Ja. Ich finde es schwierig, wenn die Jury nicht leibhaftig hier ist, man kann nicht in den individuellen Dialog eintreten, Stimmungen nicht aufnehmen und darauf reagieren. Es bleibt die Vermittlung mit Nullern oder Einsen. Ich glaube, dass das für Nürnberg eine besondere Herausforderung ist, weil man diese Stadt einfach erlebt haben muss.

Wir muss ich mir einen Besuch ohne Besuch überhaupt vorstellen?

Mit einem Mix an digitalen Formaten. Unser großes Ziel wird es sein, die Vielfalt von Nürnberg und die Spezifika unserer Bewerbung auf ganz unterschiedlichen Wegen zu transportieren, indem wir Kunst zeigen, mit Künstlerinnen und Künstlern über unsere Ideen sprechen, und indem wir die für die Bewerbung wichtigen Orte, präsentieren.

Wie lange dauert der digitale Besuch denn?

Natürlich nicht neun Stunden, wie der echte! Das ganze wird nach derzeitigem Stand verkürzt auf drei mal 70 Minuten. Plus 30 Minuten Frage und Antwort mit der Jury.

Auch die letzte Präsentation vor der Jury Ende Oktober wird digital stattfinden. Was heißt das?

Wir müssen uns und unser Konzept dann nochmal 30 Minuten digital präsentieren. Im Anschluss findet dann eine digitale Frage- und Antwortrunde statt.

Wie weit sind Sie mit dem zweiten Bewerbungsbuch, dem sogenannten Bidbook, das am 21. September abgegeben werden muss?

Voll im Zeitplan. Unser Ziel ist, dass die Daten spätestens am 31. August an die Druckerei gehen, so dass wir drei Wochen für die Produktion haben. Ich bin sehr zufrieden.

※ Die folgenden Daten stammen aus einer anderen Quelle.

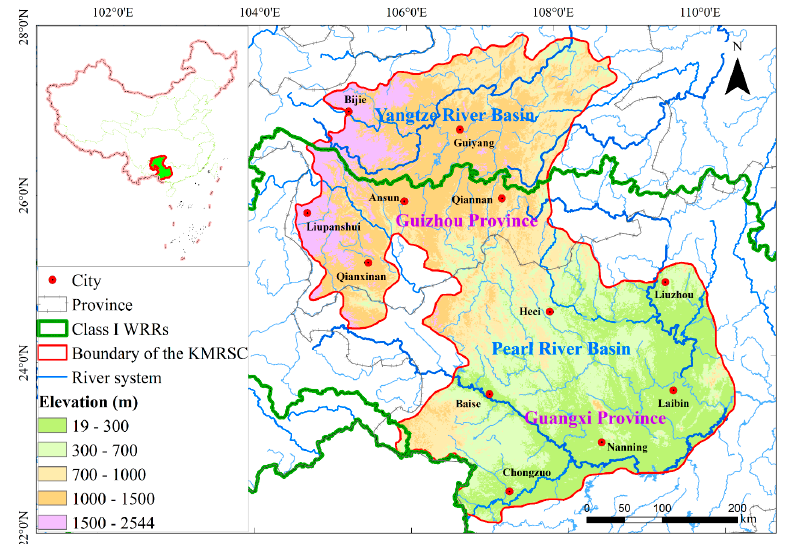
Figure 1. Geographical location of KMRSC.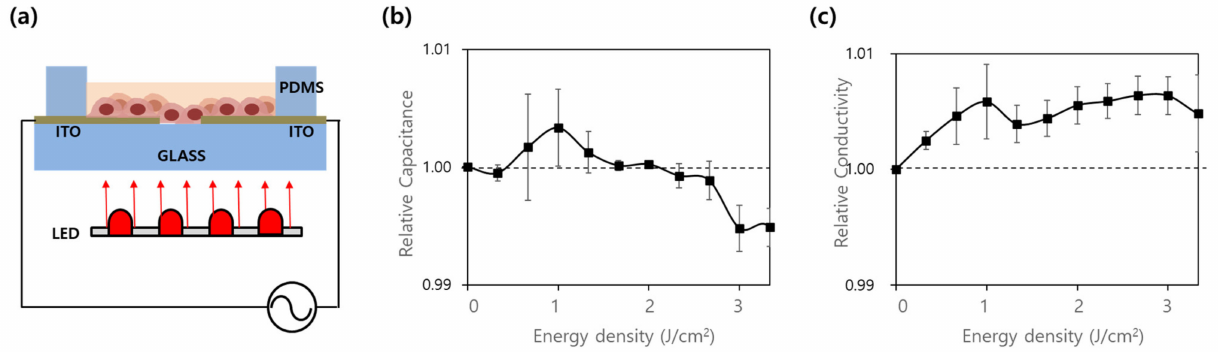
Figure 4. Capacitance and conductivity changes of the cells with NIR irradiation. ( a ) Schematics of impedance measurement of cell-cultured ITO glass device. ( b ) Relative capacitance changes with irradiation time. ( c ) Relative capacitance changes with irradiation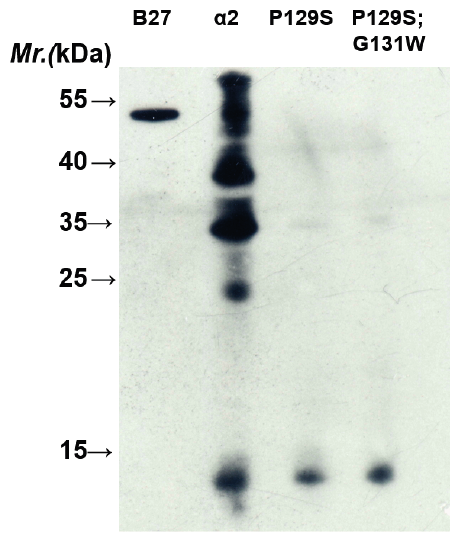
Figure 4. Double replacements of Pro-129 and Gly-131 with Ser and Trp, respectively, on the α 2 domain do not affect the BH2-binding. An aliquot (20 µg) of each crude protein extracted from E. coli bacteria that have overexpressed the indicated mutant α 2 domain of HLA-B27 HC was separated by SDS-PAGE (15%) and analyzed by western blotting using BH2 monoclonal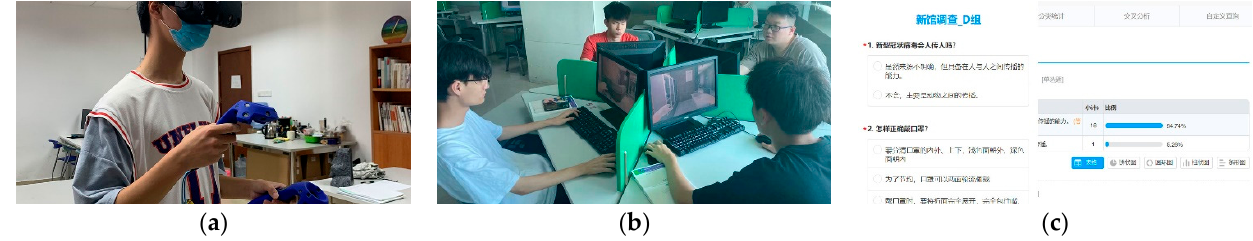
Figure 14. User Experiment: ( a ) Group A User Test; ( b ) Group B User Test; ( c ) Online Questionaries (WJX.cn Platform, accessed on 22 September 2021).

Das wird ein gutes zweites Buch.

Und wie stark unterscheidet es sich vom ersten?

Kulturhauptstadtrennen wird digital:

© Foto: Günter Distler

Es unterscheidet sich in vielen Punkten. Evaluation und Monitoring sind detailliert dargelegt, Managementstruktur und Kommunikationsstrategie sind ausgearbeitet, vor allem aber ist das künstlerische Programm ausführlich beschrieben, und dabei ist uns vor allem die europäische Dimension von zentraler Bedeutung.

Corona verändert alles. Taucht das Thema Pandemie konkret im Buch auf?

Es gibt darin die Frage nach der Notfallplanung. Natürlich haben wir uns an dieser Stelle auch damit auseinandergesetzt, was passiert, wenn eine neue Pandemie kommt. Deshalb spielen digitale Formate eine sehr viel größere Rolle als im ersten Bewerbungsbuch. Wir haben intensiv mit der Tourismuszentrale darüber nachgedacht, was die Ereignisse der letzten Wochen für den Tourismussektor bedeuten: Werden wir 2025 wieder die Situation haben, dass Menschen aus Europa und der ganzen Welt nach Nürnberg kommen? Oder wird es eher so sein, dass mehr Menschen aus Deutschland anreisen und das zum Beispiel mit ihrem Wohnwagen? Mir war es wichtig, die Pandemie zum Anlass zu nehmen, um über Europa neu nachzudenken.

Hat Corona Einfluss auf die Finanzplanung der potenziellen Kulturhauptstadt Nürnberg?

Nein. Der Freistaat hat ja bereits im Landtag den Zuschuss von 30 Millionen Euro beschlossen. Die sind in den Haushalt eingestellt. Ich gehe davon aus, dass die Stadt auch weiterhin zu ihren zugesagten 30 Millionen steht. Und vom Bund wird ebenfalls ein Beitrag kommen. Wir hatten für die Metropolregion im ersten Bidbook eine Zahl stehen, die wir nicht erreicht haben, aber sie war auch sehr hoch angesetzt mit 7 Millionen Euro. Wir sind jetzt bei 6,12 Millionen an Zusagen und das ist gerade angesichts der Corona-Pandemie großartig! Nürnbergs Bewerbung steht auf soliden finanziellen Beinen. Die Zuschüsse werden es uns erlauben, über das künstlerische Programm hinaus auch Infrastrukturmaßnahmen zu verwirklichen – wie etwa die Neukonzeption des Museums Industriekultur oder erste Investitionen in die Kongresshalle.

Wen sehen Sie denn als größten Konkurrenten Nürnbergs um den Titel?

Ich glaube, die Wahl kann auf jede Stadt fallen.